A solid start for school-finance reform
It’s been clear since before the current session of the Colorado Legislature was called to order that revamping the state’s School Finance Act would be among the most important tasks facing lawmakers this year.
This week, state Sen. Mike Johnston, D-Denver and Rep. Millie Hamner, D-Frisco, have stepped into the breach, with a 144-page draft bill aimed at making necessary changes. Hamner’s district includes part of Delta County.
We have not delved into every detail of the proposal, but a synopsis of the measure shows it attacks some of the critical problems of school funding in Colorado. It could greatly benefit School District 51, which has historically been at the bottom or near the bottom of the state’s per-pupil funding system.
But even if the Johnston-Hamner plan is passed by the Legislature, none of it will be implemented unless voters in Colorado approve a ballot measure in November to raise taxes to increase funding for schools. Exactly what such a ballot measure will look like is not clear, since no ballot language has been put forth, as yet.
However, Johnston and Hamner have said they want to increase education funding by $750 million to $1.1 billion a year. To give readers an idea of what that would require, raising the state sales and use tax 1 cent, from 2.9 cents to 3.9 cents per dollar would raise approximately $870 million in new revenue, according to a revenue forecast for the 2012-2013 fiscal year prepared by the Colorado Legislative Council.

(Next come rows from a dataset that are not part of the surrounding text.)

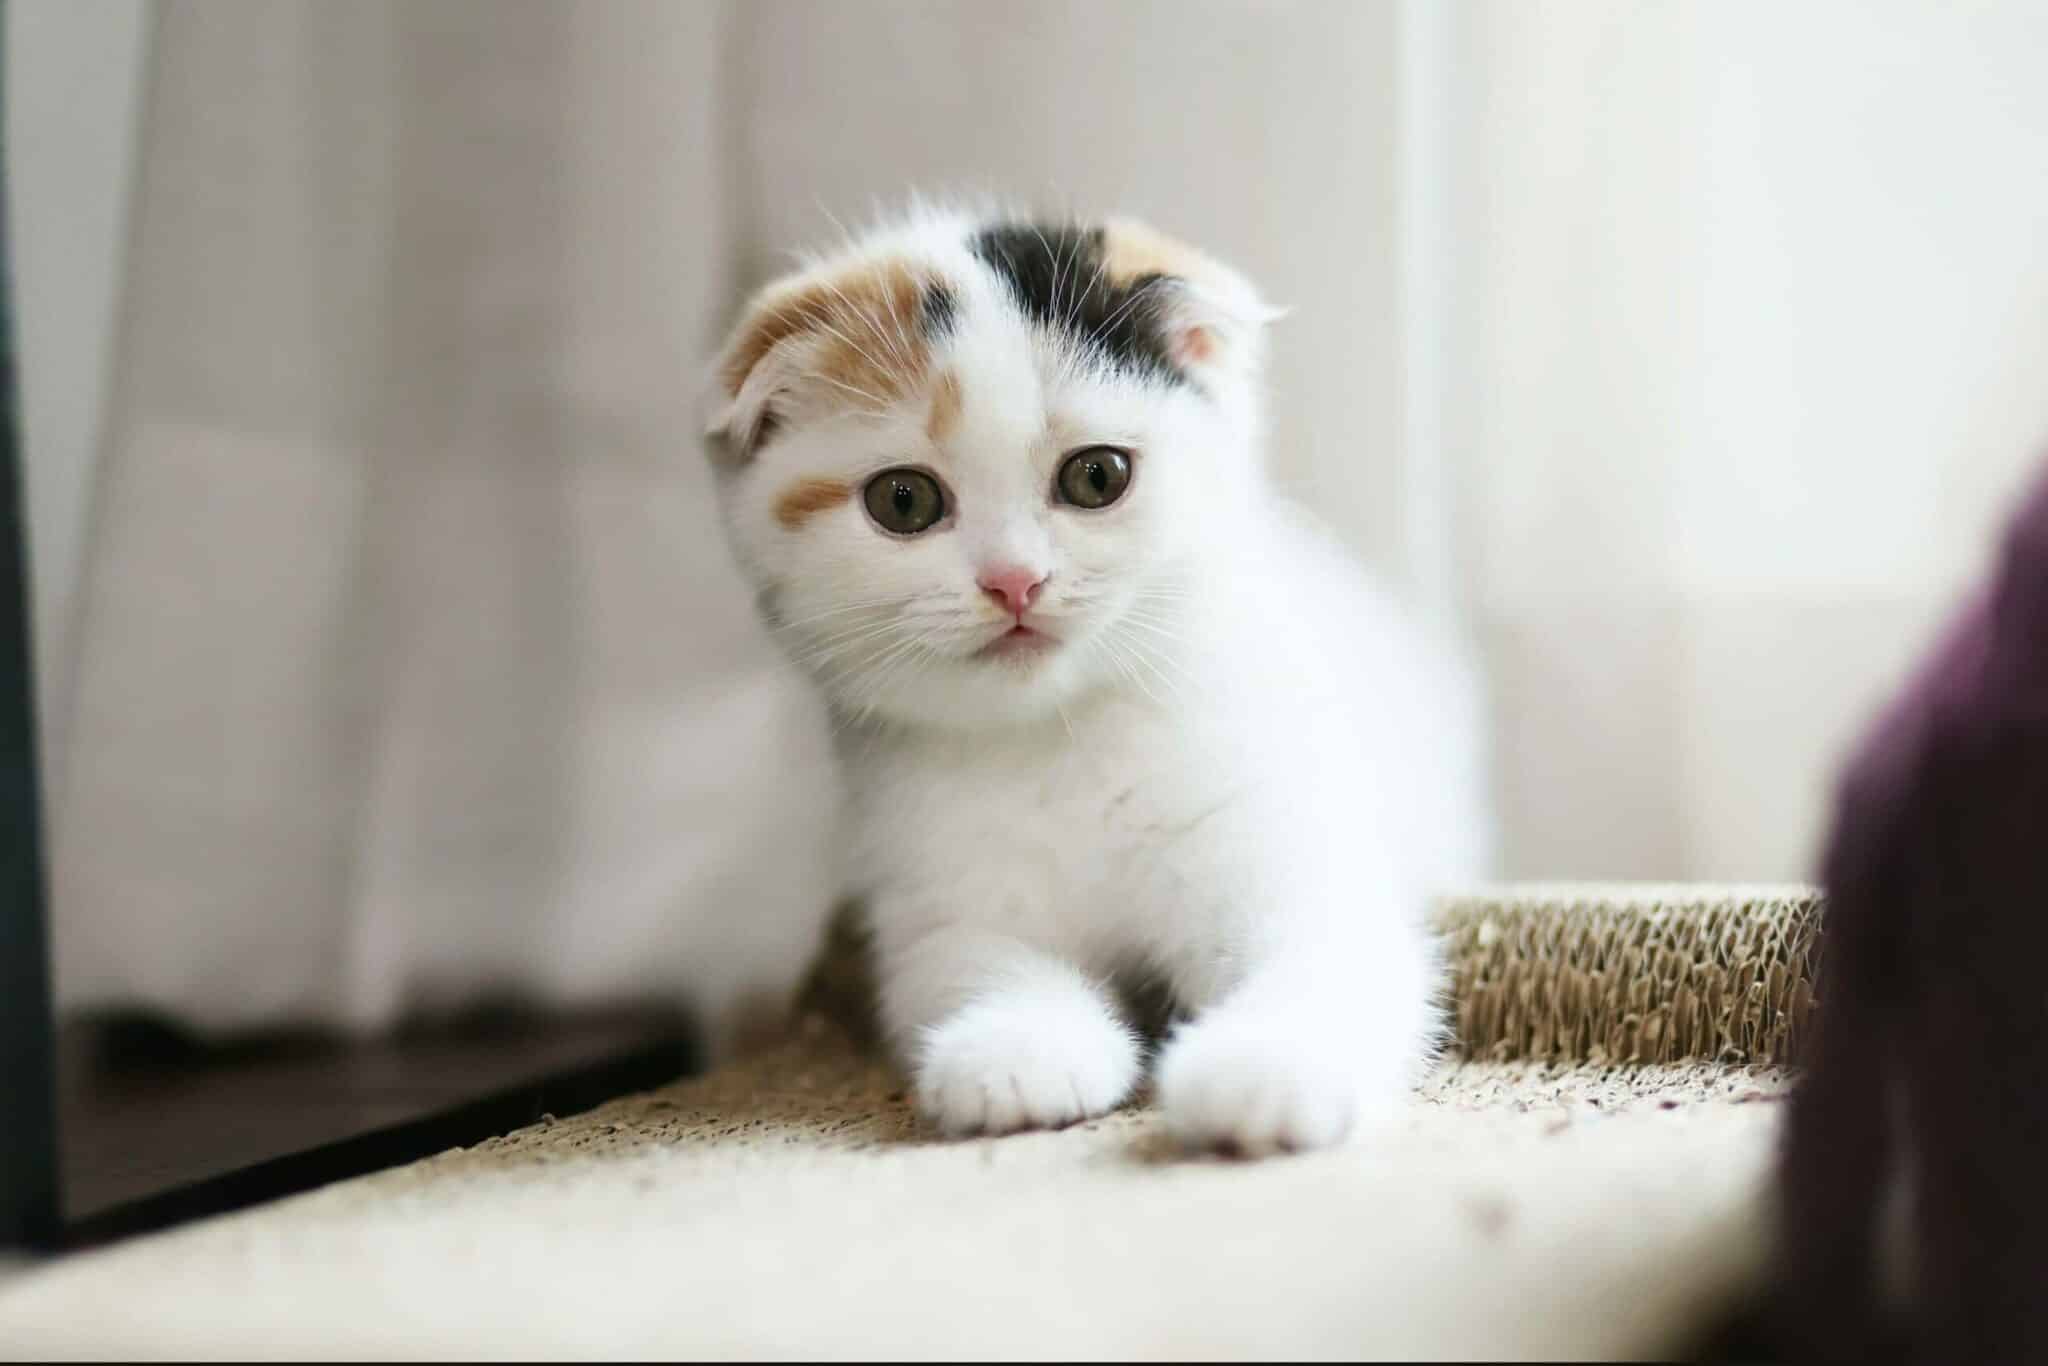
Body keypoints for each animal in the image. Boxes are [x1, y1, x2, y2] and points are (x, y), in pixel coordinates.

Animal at [704, 205, 1490, 1155]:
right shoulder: (937, 896)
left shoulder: (1277, 835)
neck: (1062, 740)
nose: (1014, 581)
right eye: (904, 501)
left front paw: (1266, 1070)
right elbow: (979, 964)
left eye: (1096, 476)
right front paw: (1019, 1051)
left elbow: (1326, 953)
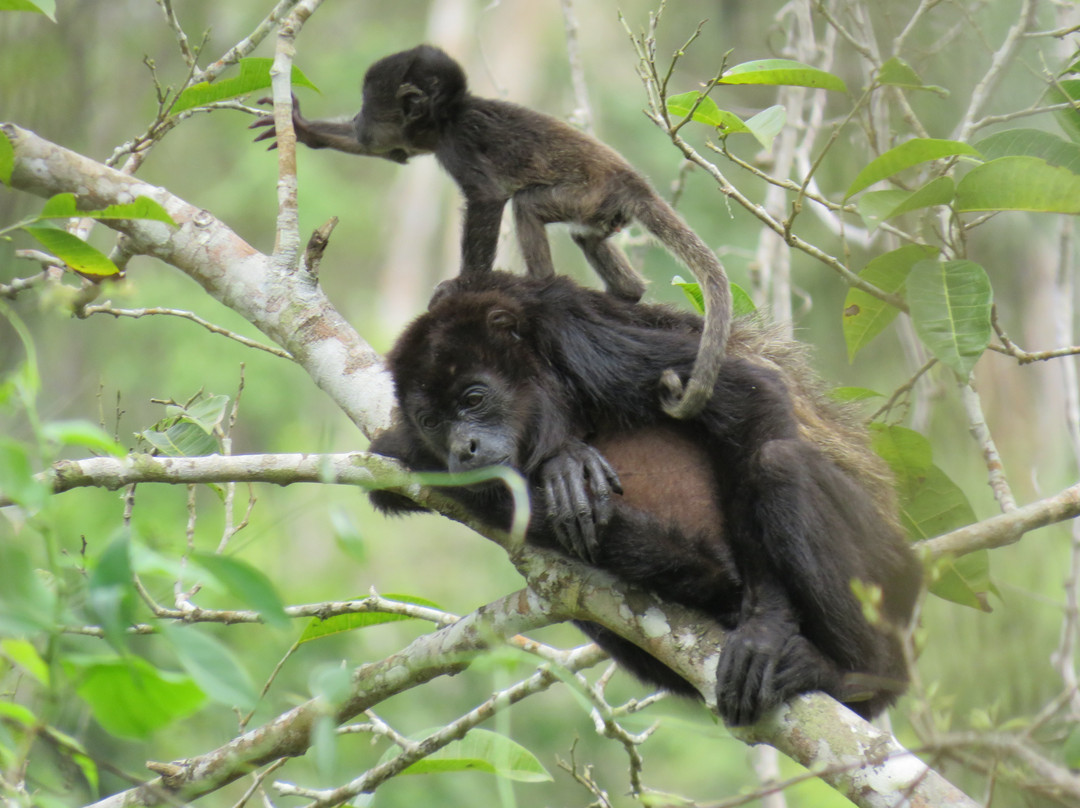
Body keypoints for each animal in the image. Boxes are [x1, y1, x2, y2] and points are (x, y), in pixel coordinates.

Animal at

The same forecast showed that raising the state income tax by 1 percentage point — from its current level of 4.63 percent to 5.63 percent — would generate about $1.3 billion million in additional revenue this year.
If voters are persuaded to raise taxes for schools, and if the legislation is approved in close to its current draft, it would benefit School District 51 in several ways.
First, the basic formula for state funding and local property taxes would be based on a statewide average for all districts rather than the current system that has several different tiers. For the past 20 years, District 51 has been left to languish in the lowest-funded tier.
Additionally, there would be provisions to grant school districts more money based on the percentage of low-income students in each district. Because District 51 has a relatively high level of students receiving free or reduced cost lunches, such a provision could help this district significantly.
Another part of the bill would set up a special fund to help school districts comply with the many unfunded state mandates that have been created by the Legislature. Those mandates have provoked regular — and quite reasonable — complaints from school districts around the state.
There are significant problems that must be addressed with regard to school funding in Colorado. We applaud Johnston and Hamner for offering a detailed proposal which attempts to accomplish just that.